Problem statement: Give again, word for word, every line in the entries below from the line with "To change a" up to and including the line with "was no answer.", and no other line.

Information supplied:

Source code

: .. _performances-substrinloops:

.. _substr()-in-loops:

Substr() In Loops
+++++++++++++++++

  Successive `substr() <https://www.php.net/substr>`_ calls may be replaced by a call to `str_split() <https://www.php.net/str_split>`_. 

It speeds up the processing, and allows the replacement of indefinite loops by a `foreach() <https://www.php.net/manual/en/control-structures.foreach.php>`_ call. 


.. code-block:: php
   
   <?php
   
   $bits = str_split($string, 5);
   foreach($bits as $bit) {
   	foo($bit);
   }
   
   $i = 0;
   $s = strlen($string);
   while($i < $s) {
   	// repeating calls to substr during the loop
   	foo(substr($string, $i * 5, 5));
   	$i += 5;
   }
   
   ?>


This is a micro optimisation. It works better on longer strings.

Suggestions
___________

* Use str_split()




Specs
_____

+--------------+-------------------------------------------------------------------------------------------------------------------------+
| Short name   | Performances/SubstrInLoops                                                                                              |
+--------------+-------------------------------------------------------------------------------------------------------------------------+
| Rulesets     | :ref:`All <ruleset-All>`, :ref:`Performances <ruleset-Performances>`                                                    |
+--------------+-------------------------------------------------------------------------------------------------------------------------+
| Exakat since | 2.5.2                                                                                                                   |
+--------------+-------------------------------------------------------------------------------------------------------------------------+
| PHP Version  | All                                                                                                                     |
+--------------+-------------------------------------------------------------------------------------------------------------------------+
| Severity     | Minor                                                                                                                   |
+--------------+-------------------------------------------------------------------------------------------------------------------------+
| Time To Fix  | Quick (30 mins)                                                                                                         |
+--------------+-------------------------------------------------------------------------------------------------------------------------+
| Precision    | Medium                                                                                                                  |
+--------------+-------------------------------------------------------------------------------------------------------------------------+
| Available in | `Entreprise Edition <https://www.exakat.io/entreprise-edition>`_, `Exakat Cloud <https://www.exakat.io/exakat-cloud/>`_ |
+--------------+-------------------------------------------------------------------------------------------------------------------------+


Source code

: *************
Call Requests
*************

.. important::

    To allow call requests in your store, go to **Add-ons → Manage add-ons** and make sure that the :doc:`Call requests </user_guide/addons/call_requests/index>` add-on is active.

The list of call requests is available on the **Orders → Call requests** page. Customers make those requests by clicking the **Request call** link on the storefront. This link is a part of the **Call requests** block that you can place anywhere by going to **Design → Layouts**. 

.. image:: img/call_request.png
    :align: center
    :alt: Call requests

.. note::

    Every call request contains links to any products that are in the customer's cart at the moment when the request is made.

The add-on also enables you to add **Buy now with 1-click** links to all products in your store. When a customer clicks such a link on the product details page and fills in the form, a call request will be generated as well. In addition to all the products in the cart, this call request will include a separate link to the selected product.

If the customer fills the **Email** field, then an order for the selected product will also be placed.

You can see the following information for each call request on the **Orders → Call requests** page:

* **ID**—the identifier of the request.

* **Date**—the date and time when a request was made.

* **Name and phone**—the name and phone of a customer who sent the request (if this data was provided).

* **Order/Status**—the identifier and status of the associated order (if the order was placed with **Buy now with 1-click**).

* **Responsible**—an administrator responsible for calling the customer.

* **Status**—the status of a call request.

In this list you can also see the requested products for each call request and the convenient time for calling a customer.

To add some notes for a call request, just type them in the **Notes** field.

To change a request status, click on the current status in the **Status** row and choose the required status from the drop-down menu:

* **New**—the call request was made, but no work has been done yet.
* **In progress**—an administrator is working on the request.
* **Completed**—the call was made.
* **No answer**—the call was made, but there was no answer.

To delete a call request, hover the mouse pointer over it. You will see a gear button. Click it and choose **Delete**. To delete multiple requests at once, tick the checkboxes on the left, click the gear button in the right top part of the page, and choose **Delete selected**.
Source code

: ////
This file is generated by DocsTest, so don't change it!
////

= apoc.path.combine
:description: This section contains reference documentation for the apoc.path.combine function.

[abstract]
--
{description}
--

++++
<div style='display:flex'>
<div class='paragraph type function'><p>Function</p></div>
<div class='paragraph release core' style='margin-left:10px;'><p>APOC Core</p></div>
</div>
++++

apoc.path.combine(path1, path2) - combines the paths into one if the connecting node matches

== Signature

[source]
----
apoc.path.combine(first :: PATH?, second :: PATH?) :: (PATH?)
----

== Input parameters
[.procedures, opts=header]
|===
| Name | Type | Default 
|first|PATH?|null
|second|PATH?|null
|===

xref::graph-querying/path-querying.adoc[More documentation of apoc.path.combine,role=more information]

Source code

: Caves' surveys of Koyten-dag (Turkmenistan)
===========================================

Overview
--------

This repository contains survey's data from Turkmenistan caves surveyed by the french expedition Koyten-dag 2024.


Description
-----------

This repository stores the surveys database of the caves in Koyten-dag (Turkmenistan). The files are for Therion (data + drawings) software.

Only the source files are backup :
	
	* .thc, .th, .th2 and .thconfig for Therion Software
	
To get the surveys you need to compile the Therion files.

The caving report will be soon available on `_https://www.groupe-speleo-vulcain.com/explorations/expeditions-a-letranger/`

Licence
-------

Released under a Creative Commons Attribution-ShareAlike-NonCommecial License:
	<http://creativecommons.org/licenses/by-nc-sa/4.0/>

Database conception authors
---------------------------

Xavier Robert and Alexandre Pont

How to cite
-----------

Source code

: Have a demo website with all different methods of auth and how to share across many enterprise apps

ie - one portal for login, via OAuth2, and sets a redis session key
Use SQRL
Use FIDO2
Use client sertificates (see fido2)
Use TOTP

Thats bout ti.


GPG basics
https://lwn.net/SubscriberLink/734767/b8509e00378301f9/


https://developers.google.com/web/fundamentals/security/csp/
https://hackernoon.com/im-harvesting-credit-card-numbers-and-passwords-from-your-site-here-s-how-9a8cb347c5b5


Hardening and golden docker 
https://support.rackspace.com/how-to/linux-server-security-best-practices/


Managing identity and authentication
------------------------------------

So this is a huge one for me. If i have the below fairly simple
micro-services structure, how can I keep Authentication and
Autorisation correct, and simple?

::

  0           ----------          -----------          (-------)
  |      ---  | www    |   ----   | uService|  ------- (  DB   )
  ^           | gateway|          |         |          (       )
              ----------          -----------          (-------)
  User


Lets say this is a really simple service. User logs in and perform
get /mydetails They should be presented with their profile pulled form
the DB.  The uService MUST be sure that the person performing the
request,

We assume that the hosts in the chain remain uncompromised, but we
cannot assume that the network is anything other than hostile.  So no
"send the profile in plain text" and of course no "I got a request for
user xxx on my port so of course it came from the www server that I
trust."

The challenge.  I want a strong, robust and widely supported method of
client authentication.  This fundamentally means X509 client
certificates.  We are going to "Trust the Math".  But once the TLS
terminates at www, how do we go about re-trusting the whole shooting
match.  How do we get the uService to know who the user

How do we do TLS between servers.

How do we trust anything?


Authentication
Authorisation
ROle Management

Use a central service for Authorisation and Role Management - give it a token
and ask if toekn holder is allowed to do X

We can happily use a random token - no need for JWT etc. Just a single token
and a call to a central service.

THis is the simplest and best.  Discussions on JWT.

...

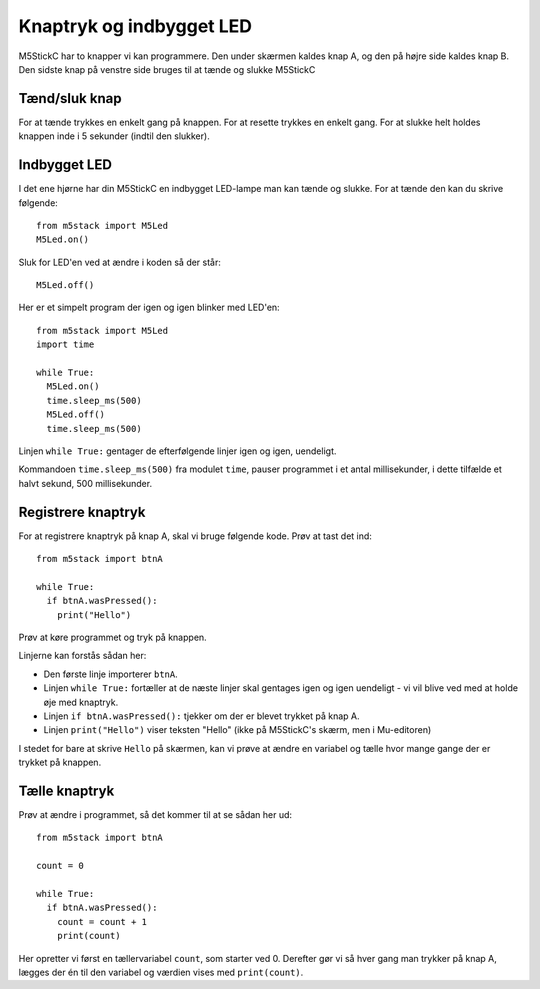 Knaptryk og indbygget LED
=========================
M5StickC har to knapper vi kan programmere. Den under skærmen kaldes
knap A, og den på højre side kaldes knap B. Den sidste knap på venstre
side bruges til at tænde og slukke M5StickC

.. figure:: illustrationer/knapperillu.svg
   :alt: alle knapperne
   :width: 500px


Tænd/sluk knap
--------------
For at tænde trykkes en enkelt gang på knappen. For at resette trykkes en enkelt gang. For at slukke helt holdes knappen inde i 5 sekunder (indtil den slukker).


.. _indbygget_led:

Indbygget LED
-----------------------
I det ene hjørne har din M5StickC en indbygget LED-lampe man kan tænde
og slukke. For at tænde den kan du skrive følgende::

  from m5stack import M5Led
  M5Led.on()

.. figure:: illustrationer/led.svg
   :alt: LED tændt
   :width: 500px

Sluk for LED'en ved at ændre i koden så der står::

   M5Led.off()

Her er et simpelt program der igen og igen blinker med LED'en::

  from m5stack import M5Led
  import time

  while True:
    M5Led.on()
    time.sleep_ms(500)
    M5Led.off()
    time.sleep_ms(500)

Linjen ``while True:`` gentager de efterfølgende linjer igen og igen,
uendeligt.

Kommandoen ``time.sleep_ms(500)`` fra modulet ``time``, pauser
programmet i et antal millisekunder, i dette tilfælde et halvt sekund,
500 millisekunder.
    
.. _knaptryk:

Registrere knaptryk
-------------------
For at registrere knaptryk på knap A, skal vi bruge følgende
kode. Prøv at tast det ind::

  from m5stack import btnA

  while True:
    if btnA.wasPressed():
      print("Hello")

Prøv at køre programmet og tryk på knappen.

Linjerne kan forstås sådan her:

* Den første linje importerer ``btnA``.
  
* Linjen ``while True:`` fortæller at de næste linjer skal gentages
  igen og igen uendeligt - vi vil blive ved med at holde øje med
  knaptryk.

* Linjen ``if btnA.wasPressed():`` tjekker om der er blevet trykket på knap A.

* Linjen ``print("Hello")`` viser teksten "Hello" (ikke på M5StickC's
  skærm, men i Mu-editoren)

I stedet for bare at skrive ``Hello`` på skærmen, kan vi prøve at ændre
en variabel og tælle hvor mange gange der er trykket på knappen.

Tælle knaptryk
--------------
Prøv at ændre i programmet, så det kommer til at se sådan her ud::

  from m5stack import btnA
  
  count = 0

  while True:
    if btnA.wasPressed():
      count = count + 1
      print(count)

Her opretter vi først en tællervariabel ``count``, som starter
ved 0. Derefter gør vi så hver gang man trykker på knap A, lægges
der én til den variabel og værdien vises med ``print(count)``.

Solution to this problem:
To change a request status, click on the current status in the **Status** row and choose the required status from the drop-down menu:

* **New**—the call request was made, but no work has been done yet.
* **In progress**—an administrator is working on the request.
* **Completed**—the call was made.
* **No answer**—the call was made, but there was no answer.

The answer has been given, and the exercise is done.